This thread has been locked.

If you have a related question, please click the "Ask a related question" button in the top right corner. The newly created question will be automatically linked to this question.

TMS320C6748: optimize

Part Number: TMS320C6748

Hi,

    My program has the following code, these  code on the C6748 (300M clock) almost spent 10s, the main time spent on the calculation gama[], how should I optimize it, I hope you give suggestions!

 

for(theta=0;theta<1280;++theta)
{
       for(j=theta;j<theta+cp;++j)
          {
              gama[theta]=gama[theta]+cabsf(data[j]*conjf(data[j+1280]))-(1/2.0)*(pow(cabsf(data[j]),2)+pow(cabsf(data[j+1280]),2));
          }
}

  • The team is notified. They will post their feedback directly here.

    BR
    Tsvetolin Shulev
  • I don't think this question is DSP related. The TI guys may disagree. It is more of a general coding thing. From what I can see, the inner loop appears to recalculate the same values more than once. The larger cp is, the worse the repeated calc. Suggest precalculating them.

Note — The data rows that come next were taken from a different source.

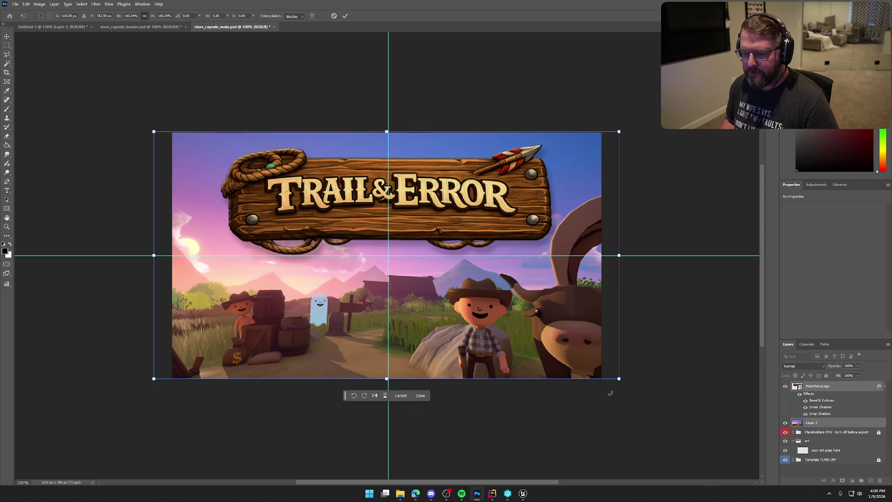
key("Return")
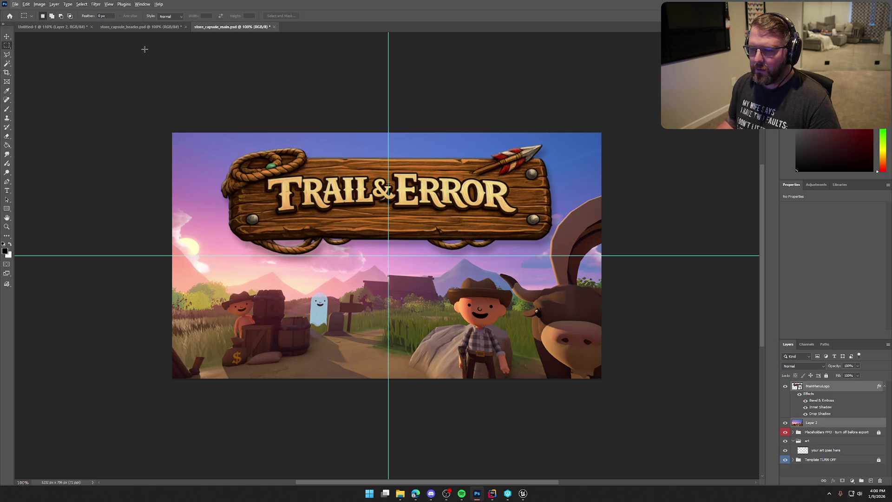
- Quick-export the main capsule as store_capsule_main.png
left_click(16, 4)
mouse_move(28, 124)
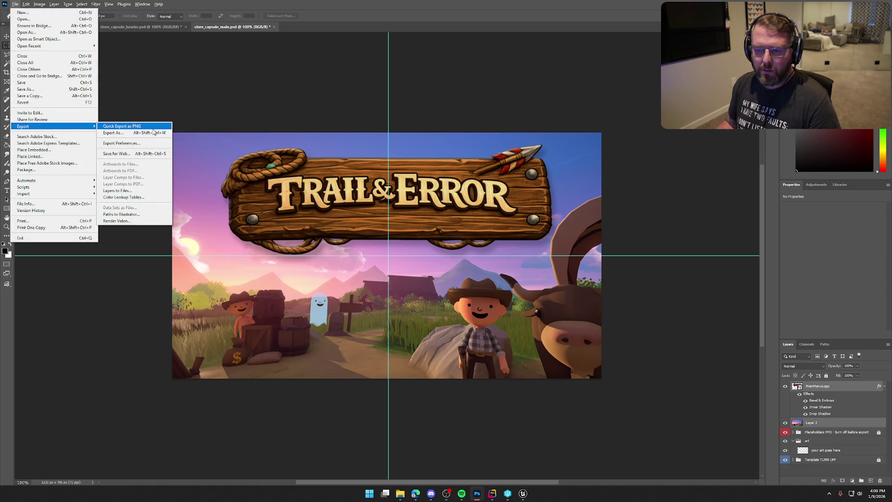
left_click(121, 126)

    float lookup[1280+cp];
    
    
    for(j=0;j<theta+cp;j++)
      lookup[j] = cabsf(data[j]*conjf(data[j+1280]))
                - (1/2.0)*(pow(cabsf(data[j]),2)+
                          pow(cabsf(data[j+1280]),2));
    
    for(theta=0;theta<1280;++theta)
    {
      for(j=theta;j<theta+cp;++j)
      {
        gama[theta] = gama[theta] + lookup[j];
      }
    }
    

    A sliding window would reduce the amount of memory used for the lookup. A bit more complicate to code.

  • I would further avoid calculation of square using pow() function.

  • What is the best way to calculate squareness?
  • I would write y = x *x instead of y = pow(x,2). Even if I have to make temporary variable. Having function call disables pipelining of your loops, which is crucial for performance.
  • How should the sliding window be programmed?Can you provide some ideas to guide me?
  • What I call a "sliding window" is to pre-calculate as needed. Something like this.

    #define SQR(_x) (_x*_x)
    
    static inline float calc(complex data[], int j)
    {
      return cabsf(data[j]*conjf(data[j+1280])) -
             (1/2.0)*( SQR(cabsf(data[j])) +
                       SQR(cabsf(data[j+1280])) );
    }
    
    void do_calc(void)
    {
      int theta;
      int j;
      int k;
      float lookup[cp];
    
      // Calculate the first cp where theta = 0
      for(k=0; k<cp; k++)
        lookup[k] = calc(data, k);
    
      theta = 0;
      for(;;)
      {
        // Do one theta across calc array.
        for(j=theta,k=0; j<theta+cp; ++j,++k)
          gama[theta] = gama[theta] + lookup[k];
    
        // Note j is now theta+cp
    
        theta++;
        if(theta >= 1280) break;
    
        // Setup for next iteration
    
        // Move calc entries down to make room for new one
        for(k=0; k<(cp-1); k++)
          lookup[k] = lookup[k+1];
    
        // Note k is now (cp-1)
        // Calc next value at j or (last theta+cp)
        lookup[k] = calc(data, j);
      }
    }
    

    The inline function should not result in an actual function call that would break pipelining. You could replace the inline as a macro. If cabsf() or conjf() are functions, then pipelining will be disrupted.

    There is additional processing time required to shuffle entries the lookup array down. It will be slower than pre-calculating all values.